A equipe Todai é a primeira a realizar um resgate usando robôs durante uma competição.
KAMI-SHIHORO, Hokkaido – Uma equipe universitária tornou-se a primeira competidora a concluir com sucesso uma missão de resgate robótico que antes era considerada “imprudente”.
A façanha foi realizada durante a oitava edição da Competição Anual de Resgate Alpino, um evento no qual equipes tentam encontrar e resgatar um manequim perdido na natureza usando apenas robôs controlados remotamente.
A equipe do Laboratório de Engenharia Biológica e Mecânica da Universidade de Tóquio tornou-se a primeira candidata a realizar todas as três fases da operação.
Cinco equipes de todo o país participaram desta competição, que ocorreu em uma floresta em Kami-Shihoro, Hokkaido, em meados de outubro.
No cenário da competição, um homem que colhe plantas silvestres comestíveis desaparece.
Na competição, as equipes devem completar uma missão em três etapas.
Na primeira fase, a missão dos competidores é localizar o manequim utilizando drones.
Em seguida, devem entregar um kit de primeiros socorros ao manequim.
Na competição deste ano, os participantes tiveram que pilotar drones para os processos de localização e entrega a partir de Tóquio, a cerca de 900 quilômetros do local do resgate.

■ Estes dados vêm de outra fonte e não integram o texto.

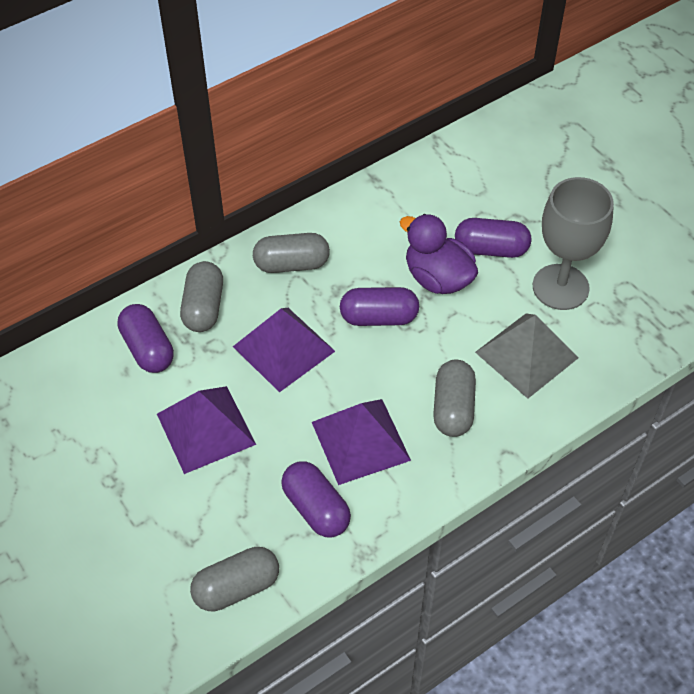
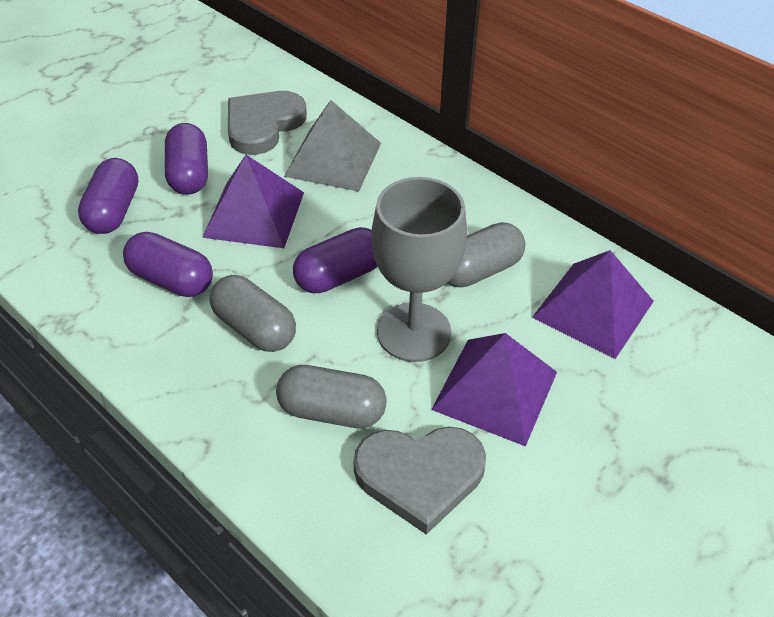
grey capsule: [180,261,223,332] [190,547,279,611] [253,233,330,273] [433,360,476,437] = 4 -> [210,275,296,352] [276,365,387,428] [447,222,525,287] = 3
grey heart: none = 0 -> [228,91,307,155] [353,426,486,535] = 2
purple duck: [400,214,478,294] = 1 -> none = 0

Na terceira e última etapa, as equipes devem enviar robôs do ponto de partida até a base da montanha, recuperar o manequim e trazê-lo de volta ao ponto de partida.
Eles têm 300 minutos para concluir a terceira fase.
Diversas equipes completaram as duas primeiras etapas. Mas nenhuma equipe conseguiu concluir o resgate durante a terceira etapa.
“A missão foi considerada ‘ousada’ por ser muito difícil, mas o objetivo foi alcançado em menos de 10 anos”, disse Tatsufumi Kamimura, 49, chefe do comitê organizador do evento. “Espero que os candidatos se empenhem ainda mais para promover a inovação na implementação social.”
A equipe da Universidade de Tóquio, competindo pela terceira vez, levou duas máquinas para a terceira etapa.
Uma delas era uma mini-escavadeira comercial, modificada para operação remota. A outra era um veículo de transporte projetado para carregar o boneco.
Após deixar o ponto de partida, a mini-escavadeira percorreu uma estrada florestal por quase um quilômetro e chegou ao manequim, que estava em um arbusto de bambu "sasa", a cerca de 10 metros da estrada.
A equipe controlou remotamente o braço da mini-escavadeira para posicionar o manequim no veículo de transporte e fez a viagem de volta. Eles concluíram a terceira etapa em 4 horas e 36 minutos, 24 minutos mais rápido do que o tempo previsto.
Os danos causados ao manequim durante a missão de resgate estavam de acordo com as diretrizes.
No ano passado, a equipe Todai conseguiu recuperar o boneco, mas teve que abandonar a competição quando a pá ficou presa em uma vala no caminho de volta.
Duas competições atrás, a máquina da equipe parou de funcionar devido a uma falha mecânica durante o içamento do manequim.
Este ano, a equipe utilizou um drone equipado com uma câmera de alta ampliação para monitorar o local do resgate. Isso também aumentou a velocidade de transmissão de dados para eliminar atrasos no vídeo.
Essas adaptações aumentaram significativamente a consciência situacional e a eficácia do trabalho da equipe, conforme indicado pela própria equipe.
"Sinceramente, muitas vezes tive dificuldades com o formigamento, mas conseguimos concluir a tarefa superando todos os inconvenientes que encontramos em desafios anteriores ao longo dos anos", disse Yutaka Kaizu, 54, professor associado da universidade, que participava de sua quarta competição.
A equipe recebeu 20 milhões de ienes (US$ 130.000).
A competição, organizada pela prefeitura de Kami-Shihoro e por uma empresa de robótica de Tóquio, tornou-se um campo de incubação para tecnologias que podem ser usadas para encontrar e resgatar pessoas perdidas ou isoladas nas montanhas, mesmo à noite ou em terrenos perigosos.
Graças a uma tecnologia desenvolvida por meio da competição, foi criada uma organização para realizar buscas noturnas utilizando drones.